Here is a short nontechnical treatment. Any suggestions for improvement?
Accommodation refers to the ability of the eye's lens to vary its shape to focus on objects at various distances. When it's focused at some distance, light from objects closer or farther away converges slightly in front of or behind the retina rather than on it, making their image blurry to varying degrees. Ray diagrams of such situations can be found in photography tutorials on depth of field. As the lens becomes less flexible with age, the range of accommodation declines, leading to common problems like nearsightedness.
The magnification of an optical instrument places a greater strain on accommodation. Increasing the effective focal length of the optical (eye-binocular) system causes the axial distance between the in-focus image and the out-of-focus one to increase, which makes it even blurrier and gives the eye more trouble bringing it into focus instead: the range of accommodation shrinks as magnification increases. At some point around 6x, a growing number even of people with normal vision will be unable to simply look through a binocular and focus their eye on whatever they like, and the nearsighted will have difficulty even sooner.

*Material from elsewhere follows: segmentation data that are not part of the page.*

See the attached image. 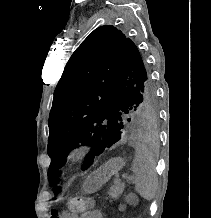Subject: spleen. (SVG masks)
Instances as JSON below:
<instances>
[{
    "mask_svg": "<svg viewBox=\"0 0 211 218\" xmlns=\"http://www.w3.org/2000/svg\"><path fill=\"white\" fill-rule=\"evenodd\" d=\"M155 168L156 164L150 152L136 150L135 158L132 162V172L135 174V190L145 200H153L157 192L158 184Z\"/></svg>",
    "mask_w": 211,
    "mask_h": 218,
    "instance_id": "obj_1",
    "label": "spleen"
}]
</instances>
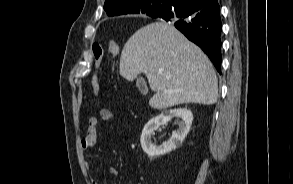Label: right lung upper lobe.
I'll return each instance as SVG.
<instances>
[{
    "mask_svg": "<svg viewBox=\"0 0 293 184\" xmlns=\"http://www.w3.org/2000/svg\"><path fill=\"white\" fill-rule=\"evenodd\" d=\"M155 1H161V0H105L104 10L106 11L108 16L143 13L151 17H154L160 13V12L152 13L150 11V7ZM178 1L180 0H166L167 6L164 9L173 6ZM195 1L197 2L199 1L200 3H203L204 6H208L212 3L217 2V0H195Z\"/></svg>",
    "mask_w": 293,
    "mask_h": 184,
    "instance_id": "1",
    "label": "right lung upper lobe"
}]
</instances>
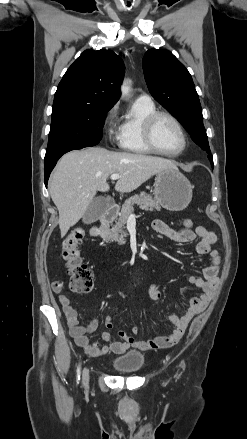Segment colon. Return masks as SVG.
Returning a JSON list of instances; mask_svg holds the SVG:
<instances>
[{"label": "colon", "mask_w": 247, "mask_h": 439, "mask_svg": "<svg viewBox=\"0 0 247 439\" xmlns=\"http://www.w3.org/2000/svg\"><path fill=\"white\" fill-rule=\"evenodd\" d=\"M183 225L186 228L193 226L190 219H185ZM85 240V233L82 229H74L63 240L61 255L65 261L67 274L71 278V289L78 293H88L93 288V272L83 262L80 255V246Z\"/></svg>", "instance_id": "obj_1"}]
</instances>
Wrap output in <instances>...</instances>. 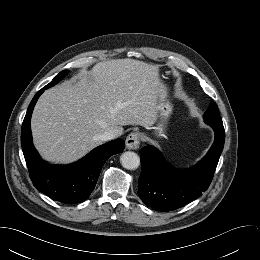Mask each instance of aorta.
Here are the masks:
<instances>
[{
	"instance_id": "762f6f07",
	"label": "aorta",
	"mask_w": 260,
	"mask_h": 260,
	"mask_svg": "<svg viewBox=\"0 0 260 260\" xmlns=\"http://www.w3.org/2000/svg\"><path fill=\"white\" fill-rule=\"evenodd\" d=\"M121 165L128 170H135L140 165V157L134 152H124L120 157Z\"/></svg>"
}]
</instances>
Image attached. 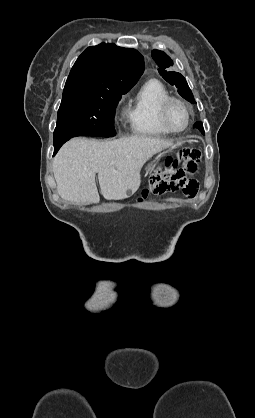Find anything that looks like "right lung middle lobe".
Here are the masks:
<instances>
[{
    "label": "right lung middle lobe",
    "mask_w": 255,
    "mask_h": 418,
    "mask_svg": "<svg viewBox=\"0 0 255 418\" xmlns=\"http://www.w3.org/2000/svg\"><path fill=\"white\" fill-rule=\"evenodd\" d=\"M128 90L64 87L54 142L76 136L112 137L115 108Z\"/></svg>",
    "instance_id": "obj_1"
}]
</instances>
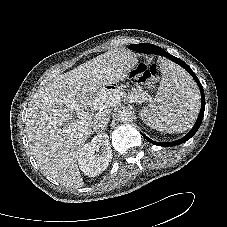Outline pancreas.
Segmentation results:
<instances>
[{"mask_svg": "<svg viewBox=\"0 0 227 227\" xmlns=\"http://www.w3.org/2000/svg\"><path fill=\"white\" fill-rule=\"evenodd\" d=\"M131 94L134 96V97H139L142 98L143 96L146 97V93L145 92H142V89L141 88H134L132 89V92Z\"/></svg>", "mask_w": 227, "mask_h": 227, "instance_id": "1", "label": "pancreas"}]
</instances>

Therefore a focusing mechanism is built in to help the eye accommodate objects at different distances, and along with it a diopter adjustment to correct for slight differences between a person's two eyes which have now begun to matter. Older users will have ever greater need for these adjustments. Focusing can be accomplished by moving the eyepieces or objectives, or by moving an internal focusing lens between them. Either way, the focuser does the heavy work of accommodating different distances, always placing the virtual image at a comfortable resting distance chosen by the individual user. The greater the magnification, the shallower the depth of field, and the greater the need for refocusing.